La raccomandazione era comunque la medesima da parte dei superiori: fai attenzione a non farti scoprire. Perché il compito lì era duplice, bloccare le benedizioni del rivale, e sorvegliarlo di modo da poter riferire ogni sospetto tentativo di sabotaggio da parte dell’opposizione. Nel tempo infatti aveva dovuto inventarsi delle cose, per mantenere il posto e darsi credibilità, cose che aveva scatenato delle conseguenze talvolta evitabili e marginali all’umanità, ma doveva. Per preservare la sua condotta e il rapporto con Aziraphale. Avrebbe giocato gli uomini nella loro interezza per non perdere ciò che aveva con l’angelo, qualsiasi cosa fosse e di qualsiasi natura era.

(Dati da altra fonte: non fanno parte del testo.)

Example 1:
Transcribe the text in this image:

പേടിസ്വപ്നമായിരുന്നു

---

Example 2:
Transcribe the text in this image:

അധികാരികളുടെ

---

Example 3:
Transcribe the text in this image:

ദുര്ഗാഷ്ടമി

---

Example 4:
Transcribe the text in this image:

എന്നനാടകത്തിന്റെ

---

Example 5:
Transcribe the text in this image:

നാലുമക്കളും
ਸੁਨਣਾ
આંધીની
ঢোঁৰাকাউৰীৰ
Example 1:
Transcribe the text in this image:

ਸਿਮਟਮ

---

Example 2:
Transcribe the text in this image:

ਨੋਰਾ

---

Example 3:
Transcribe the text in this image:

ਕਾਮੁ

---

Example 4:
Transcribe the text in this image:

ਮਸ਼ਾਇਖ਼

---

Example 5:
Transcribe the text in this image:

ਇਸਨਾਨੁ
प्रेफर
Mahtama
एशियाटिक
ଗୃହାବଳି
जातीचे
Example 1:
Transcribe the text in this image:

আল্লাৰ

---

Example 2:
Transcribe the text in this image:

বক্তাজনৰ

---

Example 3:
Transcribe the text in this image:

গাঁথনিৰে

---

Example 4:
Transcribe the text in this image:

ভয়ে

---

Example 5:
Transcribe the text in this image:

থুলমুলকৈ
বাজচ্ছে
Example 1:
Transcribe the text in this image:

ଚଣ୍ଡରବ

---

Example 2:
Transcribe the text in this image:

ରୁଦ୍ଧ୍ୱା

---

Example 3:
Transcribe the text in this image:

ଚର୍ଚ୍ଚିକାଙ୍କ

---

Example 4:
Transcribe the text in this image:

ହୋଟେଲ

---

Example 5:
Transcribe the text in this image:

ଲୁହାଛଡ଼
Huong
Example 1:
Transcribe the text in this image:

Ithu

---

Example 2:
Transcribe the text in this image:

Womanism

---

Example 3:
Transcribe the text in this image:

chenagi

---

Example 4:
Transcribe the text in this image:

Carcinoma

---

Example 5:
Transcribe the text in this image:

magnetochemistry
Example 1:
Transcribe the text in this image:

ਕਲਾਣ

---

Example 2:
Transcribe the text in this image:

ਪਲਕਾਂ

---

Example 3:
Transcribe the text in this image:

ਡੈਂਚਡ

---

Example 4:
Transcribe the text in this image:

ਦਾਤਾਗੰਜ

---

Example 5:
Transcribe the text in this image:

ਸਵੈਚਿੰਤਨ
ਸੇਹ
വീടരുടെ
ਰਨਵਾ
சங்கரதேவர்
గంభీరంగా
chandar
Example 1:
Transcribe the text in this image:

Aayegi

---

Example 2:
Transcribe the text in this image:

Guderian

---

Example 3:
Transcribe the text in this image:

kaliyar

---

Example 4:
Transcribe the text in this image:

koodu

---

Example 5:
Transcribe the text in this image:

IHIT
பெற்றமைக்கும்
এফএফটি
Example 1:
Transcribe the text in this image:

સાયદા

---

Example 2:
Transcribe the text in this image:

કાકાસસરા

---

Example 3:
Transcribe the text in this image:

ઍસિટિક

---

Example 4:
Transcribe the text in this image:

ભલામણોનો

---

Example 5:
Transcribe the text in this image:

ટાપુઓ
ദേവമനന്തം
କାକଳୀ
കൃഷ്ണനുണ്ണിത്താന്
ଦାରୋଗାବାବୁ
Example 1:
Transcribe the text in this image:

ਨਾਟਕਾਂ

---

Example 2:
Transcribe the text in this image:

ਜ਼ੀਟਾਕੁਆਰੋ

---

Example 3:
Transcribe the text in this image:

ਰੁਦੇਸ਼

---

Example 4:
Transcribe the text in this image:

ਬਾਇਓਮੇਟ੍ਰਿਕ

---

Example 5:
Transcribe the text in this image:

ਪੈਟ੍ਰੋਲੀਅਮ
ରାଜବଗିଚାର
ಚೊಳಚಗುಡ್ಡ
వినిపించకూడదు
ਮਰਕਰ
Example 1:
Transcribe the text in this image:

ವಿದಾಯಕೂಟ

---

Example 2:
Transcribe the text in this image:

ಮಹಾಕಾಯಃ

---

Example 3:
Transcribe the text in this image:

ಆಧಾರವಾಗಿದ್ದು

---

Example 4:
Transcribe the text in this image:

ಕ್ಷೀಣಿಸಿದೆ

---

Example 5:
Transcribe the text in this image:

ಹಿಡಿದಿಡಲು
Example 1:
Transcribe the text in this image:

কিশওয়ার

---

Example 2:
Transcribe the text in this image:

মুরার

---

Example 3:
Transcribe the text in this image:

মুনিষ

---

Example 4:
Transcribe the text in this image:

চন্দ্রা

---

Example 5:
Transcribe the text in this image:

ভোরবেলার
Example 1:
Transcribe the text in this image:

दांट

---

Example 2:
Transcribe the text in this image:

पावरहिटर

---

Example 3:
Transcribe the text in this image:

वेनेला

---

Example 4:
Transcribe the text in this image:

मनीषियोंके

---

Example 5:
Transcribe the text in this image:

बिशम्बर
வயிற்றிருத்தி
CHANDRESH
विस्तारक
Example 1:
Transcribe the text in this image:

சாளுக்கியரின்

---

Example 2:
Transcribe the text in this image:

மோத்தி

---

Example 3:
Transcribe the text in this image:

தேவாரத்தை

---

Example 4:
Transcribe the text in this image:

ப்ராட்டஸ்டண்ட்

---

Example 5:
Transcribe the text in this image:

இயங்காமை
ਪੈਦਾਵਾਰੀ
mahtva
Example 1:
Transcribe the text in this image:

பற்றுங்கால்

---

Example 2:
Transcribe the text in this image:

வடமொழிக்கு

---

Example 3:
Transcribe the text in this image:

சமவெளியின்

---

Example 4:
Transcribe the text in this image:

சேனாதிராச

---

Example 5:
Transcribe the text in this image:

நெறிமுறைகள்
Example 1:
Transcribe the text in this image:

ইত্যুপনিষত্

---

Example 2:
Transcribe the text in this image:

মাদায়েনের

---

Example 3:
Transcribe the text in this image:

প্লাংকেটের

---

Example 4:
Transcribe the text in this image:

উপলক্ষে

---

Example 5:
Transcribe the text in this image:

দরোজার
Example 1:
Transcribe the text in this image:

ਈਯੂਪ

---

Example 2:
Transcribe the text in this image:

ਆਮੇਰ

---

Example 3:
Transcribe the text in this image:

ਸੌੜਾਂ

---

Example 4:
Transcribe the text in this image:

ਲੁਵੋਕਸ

Il girone a cui doveva badare era caotico, perché non aveva una legge del Contrappasso vera e propria. Negli altri otto cerchi vi era una corrispondenza con i peccati, ma lì di fatto non era colpa dei residenti, per cui, era solo un luogo di desolazione e di disperazione immotivata.
Era tutto di pietra scura, sia gelido che bollente. L’atmosfera era pregna di densa nebbia grigia, e le anime rantolavano in eterno tra i lamenti e le urla, condannati a restare lì accecati, così come in vita erano stati ciechi, ignari riguardo al Creatore. In terra, con la testa tra le ginocchia e le catene ai piedi.
Il demone passeggiava nella terra sporca e dura che era il suolo del Limbo, impegnato nel censimento. Tentava di non guardare ai feti deformi e incustoditi, soli e abbandonati, o ai piccoli pargoli o ai ragazzini e alle loro lacrime di fame, freddo e solitudine irrisolvibili. Non era codardia, era solo un rifiuto intrinseco. Non ce la faceva neanche volendo. Tuttavia suo il girone sue le regole, e quindi quando era solo poteva permettersi di cercare in ogni modo possibile di alleviare un minimo le loro sofferenze. Non avrebbe dovuto neanche sapere come indurre una benedizione, i demoni non lo facevano, non potevano.
Ma a differenza degli altri, Crowley in quei frangenti lo desiderava, e per questo ci riusciva.
Gli mancava la Terra, suo malgrado. Non sapeva che cosa stesse accadendo, non aveva idea di come stesse l’angelo, e la cosa gli mangiava l’anima.
Frustrato, cenere fumò in una nube fuori dalle narici del demone, le ali nere spiegate, le squame sul viso e sull’intero corpo, gli occhi da rettile spenti e vuoti, e le spalle basse in segno di rassegna, mentre desiderava non essere mai stato creato, o quantomeno, non aver mai creato quel posto orribile quanto la sua anima. 

 

700 d.C; Un punto imprecisato nel Cielo terrestre.

 

Aziraphale, finalmente poté riscendere sulla Terra.. trovandovi il caos totale, o almeno in gran parte del mondo terrestre. Gli Avari assediarono Costantinopoli, il Re Longobardo stava avviando il popolo al cattolicesimo, ci fu anche la guerra tra Ostrogoti e Bizantini, un fattore positivo? La nascita delle scuole di scrittura e arte nelle Abbazie, forse un piccolo faro per la diffusione dell’alfabetizzazione e della cultura, in un mare di conflitti. Aziraphale sedeva momentaneamente su una nuvola molto alta nel Cielo, prima di capire cosa fare e, soprattutto, dove andare. Stava riflettendo se tornare in Francia oppure passare dall’Italia, quando.. lo sentì, da qualche parte là sotto c’era Crowley, aguzzò i suoi occhi dorati per vederlo sporgendosi dalla nuvola, sembrava fosse su un monte proprio sotto di lui.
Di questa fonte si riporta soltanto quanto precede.